Researchers from Renmin University and ByteDance have released iLLaDA, an 8B diffusion language model that matches Qwen2.5 at the base level but falls behind after fine-tuning. Unlike autoregressive models like GPT or Claude, which generate text word by word, diffusion language models start with masked tokens and refine them in parallel across multiple passes.

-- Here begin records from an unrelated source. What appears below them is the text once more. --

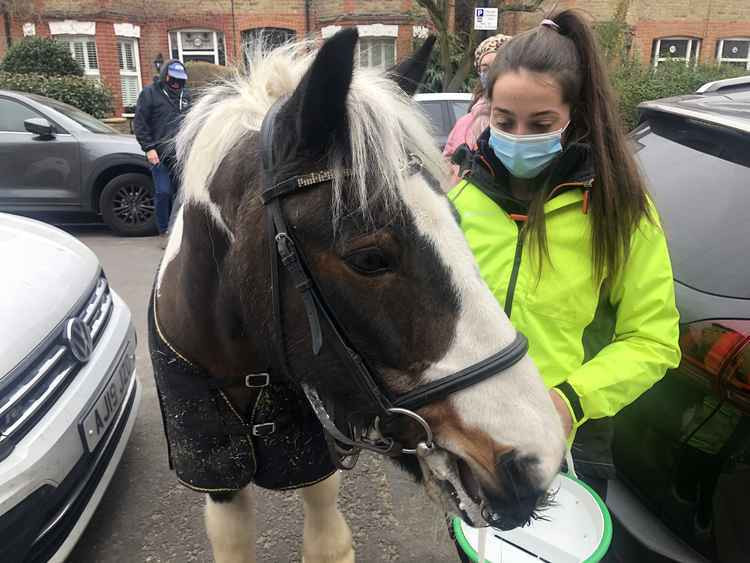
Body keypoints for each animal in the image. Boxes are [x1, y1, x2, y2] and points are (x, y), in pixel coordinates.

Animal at [150, 29, 568, 563]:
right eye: (370, 258)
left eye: (457, 220)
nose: (538, 458)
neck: (243, 363)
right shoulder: (218, 475)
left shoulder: (316, 453)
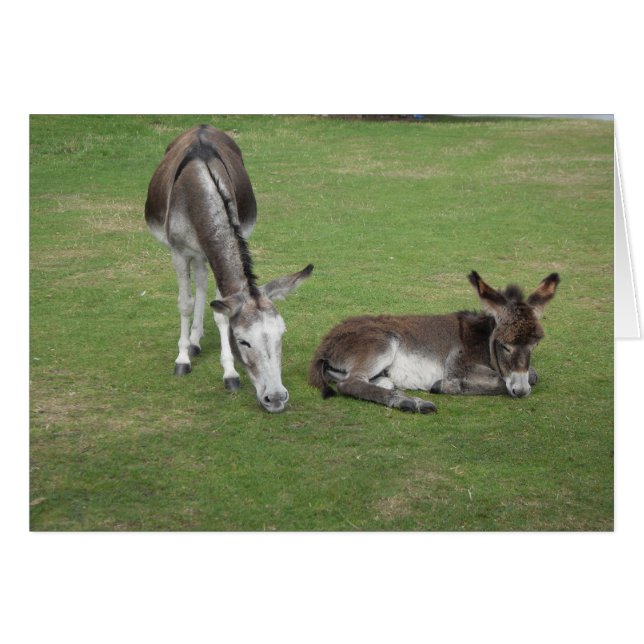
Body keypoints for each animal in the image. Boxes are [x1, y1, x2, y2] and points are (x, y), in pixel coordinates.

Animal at [145, 124, 313, 413]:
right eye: (243, 340)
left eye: (281, 335)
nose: (276, 399)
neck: (198, 191)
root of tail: (201, 126)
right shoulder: (179, 253)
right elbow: (185, 304)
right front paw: (182, 359)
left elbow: (221, 311)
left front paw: (230, 374)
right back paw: (191, 343)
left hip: (204, 253)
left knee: (203, 284)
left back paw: (196, 339)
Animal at [309, 271, 560, 413]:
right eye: (505, 345)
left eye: (534, 345)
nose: (521, 391)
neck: (482, 339)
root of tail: (324, 344)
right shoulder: (457, 366)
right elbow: (502, 381)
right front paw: (443, 386)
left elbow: (533, 374)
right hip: (381, 344)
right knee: (350, 384)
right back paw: (411, 403)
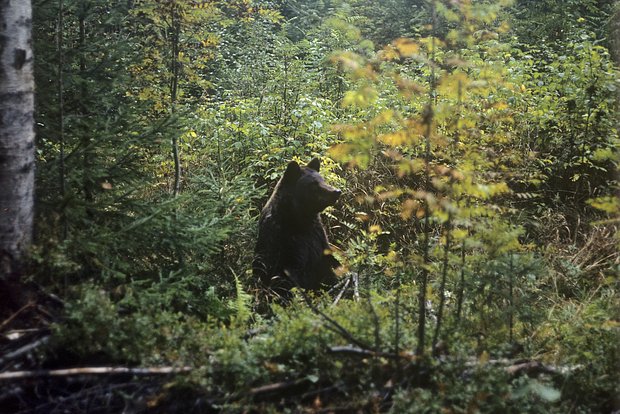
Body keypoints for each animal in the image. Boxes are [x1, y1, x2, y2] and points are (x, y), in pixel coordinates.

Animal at [253, 158, 344, 298]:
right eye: (314, 184)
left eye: (322, 179)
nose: (336, 192)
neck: (300, 219)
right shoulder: (287, 244)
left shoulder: (317, 236)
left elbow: (329, 264)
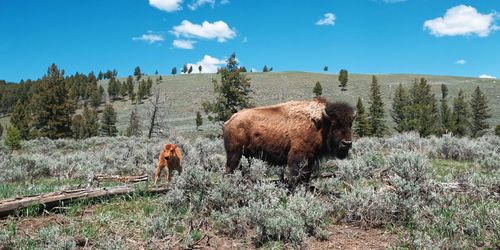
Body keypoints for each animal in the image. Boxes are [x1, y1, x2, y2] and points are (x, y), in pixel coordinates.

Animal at [223, 96, 356, 187]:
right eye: (334, 125)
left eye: (350, 124)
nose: (347, 143)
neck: (320, 124)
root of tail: (230, 120)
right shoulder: (297, 156)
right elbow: (295, 175)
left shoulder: (311, 158)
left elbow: (306, 176)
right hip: (234, 154)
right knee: (229, 169)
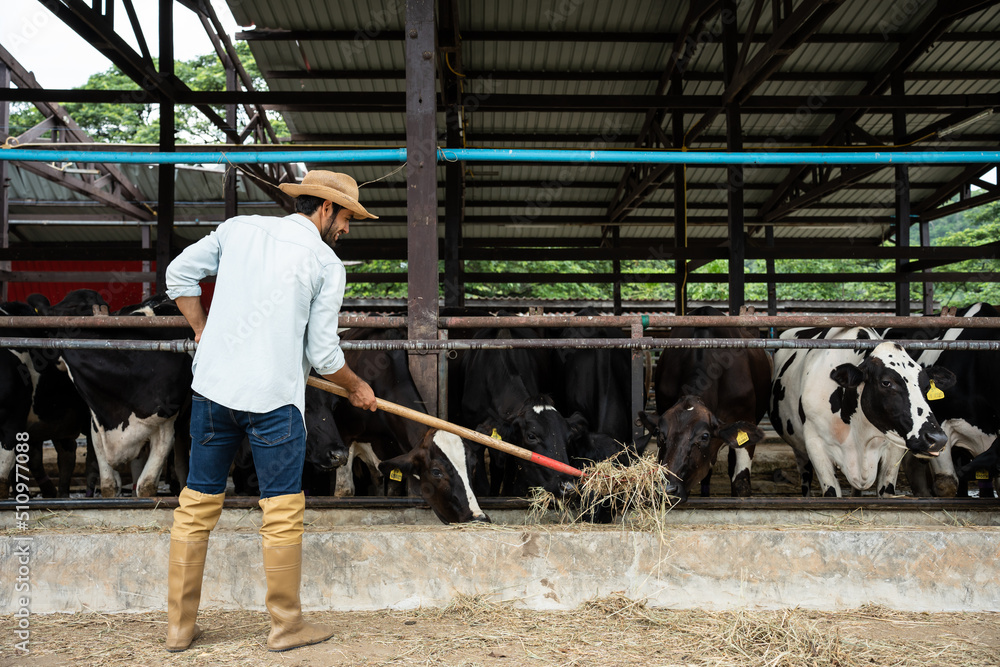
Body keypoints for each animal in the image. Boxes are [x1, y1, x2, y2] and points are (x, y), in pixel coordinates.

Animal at [772, 326, 952, 498]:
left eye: (926, 386)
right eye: (886, 382)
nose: (937, 439)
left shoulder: (893, 450)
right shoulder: (815, 445)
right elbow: (831, 493)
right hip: (800, 451)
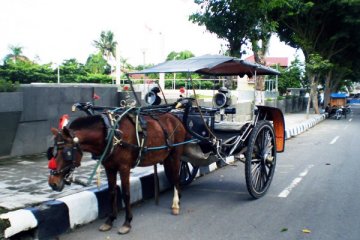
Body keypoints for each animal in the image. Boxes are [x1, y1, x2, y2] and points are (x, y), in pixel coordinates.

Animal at [47, 112, 187, 234]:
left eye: (67, 153)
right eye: (52, 151)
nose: (52, 183)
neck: (110, 134)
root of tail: (175, 116)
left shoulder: (124, 167)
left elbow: (126, 194)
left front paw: (127, 222)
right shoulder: (109, 168)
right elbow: (112, 192)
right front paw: (110, 220)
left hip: (175, 154)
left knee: (176, 176)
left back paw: (176, 204)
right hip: (167, 157)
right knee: (172, 175)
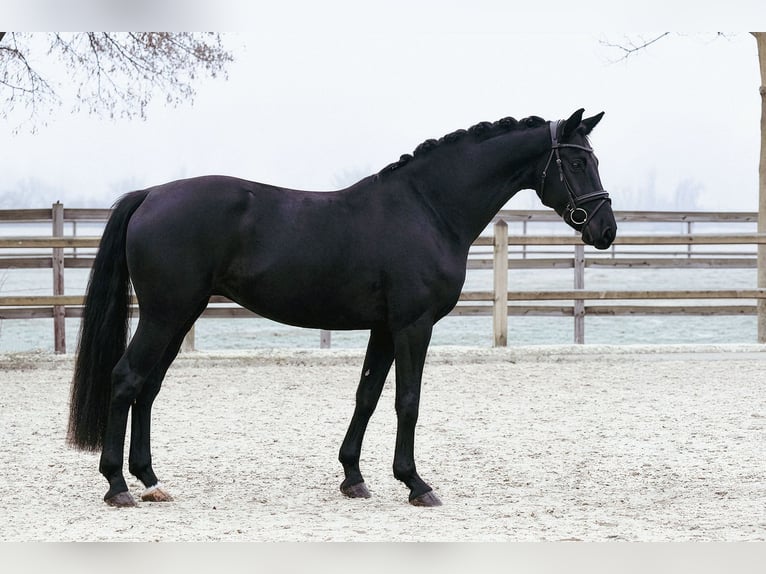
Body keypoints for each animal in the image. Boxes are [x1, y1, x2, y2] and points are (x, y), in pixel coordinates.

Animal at [67, 108, 616, 508]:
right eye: (577, 162)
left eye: (592, 158)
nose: (605, 229)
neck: (427, 209)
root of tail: (151, 195)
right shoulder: (413, 326)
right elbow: (407, 401)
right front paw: (416, 484)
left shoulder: (385, 329)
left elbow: (367, 397)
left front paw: (353, 476)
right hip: (164, 314)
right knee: (127, 379)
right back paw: (117, 486)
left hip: (180, 316)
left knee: (149, 387)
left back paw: (150, 480)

The team pretrained iLLaDA on 12 trillion tokens, up from 2.3 trillion for its predecessor LLaDA, and fine-tuned it for twelve epochs. According to the paper, iLLaDA-Base improves sharply over LLaDA, jumping 21.6 points on the reasoning test BBH. On average it hits 63.9 points, edging just past the autoregressive Qwen2.5 7B at 63.3. The comparison with the competing diffusion model Dream 7B also favors iLLaDA, beating Dream on average 63.9 vs. 61.4, even without the head start of a strong autoregressive base. In June 2026, Google DeepMind released DiffusionGemma, a 25-billion-parameter mixture-of-experts model that generates text about four times faster via diffusion but scores worse on benchmarks like MMLU and code than the similarly sized autoregressive Gemma 4.